▶ _TRY IT_:
What you give back should match the entries below character for character.

▶ _RECORDS TO PROCESS_:
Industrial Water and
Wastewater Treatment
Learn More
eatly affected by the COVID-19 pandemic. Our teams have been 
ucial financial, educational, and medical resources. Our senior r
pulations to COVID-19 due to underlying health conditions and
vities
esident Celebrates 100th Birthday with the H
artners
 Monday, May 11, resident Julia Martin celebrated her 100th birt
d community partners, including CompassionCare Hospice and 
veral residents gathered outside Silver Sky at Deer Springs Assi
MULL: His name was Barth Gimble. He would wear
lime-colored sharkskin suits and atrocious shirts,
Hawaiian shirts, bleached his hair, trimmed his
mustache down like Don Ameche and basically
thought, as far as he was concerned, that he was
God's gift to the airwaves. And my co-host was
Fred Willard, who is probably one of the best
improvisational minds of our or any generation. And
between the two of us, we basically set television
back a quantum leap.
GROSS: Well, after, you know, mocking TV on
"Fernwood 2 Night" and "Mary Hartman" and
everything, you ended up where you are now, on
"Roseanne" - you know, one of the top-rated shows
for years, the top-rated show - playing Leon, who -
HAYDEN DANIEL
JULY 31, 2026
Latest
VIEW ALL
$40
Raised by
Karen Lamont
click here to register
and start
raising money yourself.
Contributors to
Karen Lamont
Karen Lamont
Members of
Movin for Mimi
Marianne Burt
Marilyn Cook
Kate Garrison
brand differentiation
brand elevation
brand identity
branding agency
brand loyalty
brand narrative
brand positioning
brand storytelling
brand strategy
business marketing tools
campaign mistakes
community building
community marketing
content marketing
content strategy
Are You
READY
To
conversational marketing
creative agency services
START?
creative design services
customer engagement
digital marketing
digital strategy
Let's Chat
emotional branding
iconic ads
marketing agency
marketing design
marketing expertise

▶ _ANSWER_:
Industrial Water and
Wastewater Treatment
Learn More
eatly affected by the COVID-19 pandemic. Our teams have been 
ucial financial, educational, and medical resources. Our senior r
pulations to COVID-19 due to underlying health conditions and
vities
esident Celebrates 100th Birthday with the H
artners
 Monday, May 11, resident Julia Martin celebrated her 100th birt
d community partners, including CompassionCare Hospice and 
veral residents gathered outside Silver Sky at Deer Springs Assi
MULL: His name was Barth Gimble. He would wear
lime-colored sharkskin suits and atrocious shirts,
Hawaiian shirts, bleached his hair, trimmed his
mustache down like Don Ameche and basically
thought, as far as he was concerned, that he was
God's gift to the airwaves. And my co-host was
Fred Willard, who is probably one of the best
improvisational minds of our or any generation. And
between the two of us, we basically set television
back a quantum leap.
GROSS: Well, after, you know, mocking TV on
"Fernwood 2 Night" and "Mary Hartman" and
everything, you ended up where you are now, on
"Roseanne" - you know, one of the top-rated shows
for years, the top-rated show - playing Leon, who -
HAYDEN DANIEL
JULY 31, 2026
Latest
VIEW ALL
$40
Raised by
Karen Lamont
click here to register
and start
raising money yourself.
Contributors to
Karen Lamont
Karen Lamont
Members of
Movin for Mimi
Marianne Burt
Marilyn Cook
Kate Garrison
brand differentiation
brand elevation
brand identity
branding agency
brand loyalty
brand narrative
brand positioning
brand storytelling
brand strategy
business marketing tools
campaign mistakes
community building
community marketing
content marketing
content strategy
Are You
READY
To
conversational marketing
creative agency services
START?
creative design services
customer engagement
digital marketing
digital strategy
Let's Chat
emotional branding
iconic ads
marketing agency
marketing design
marketing expertise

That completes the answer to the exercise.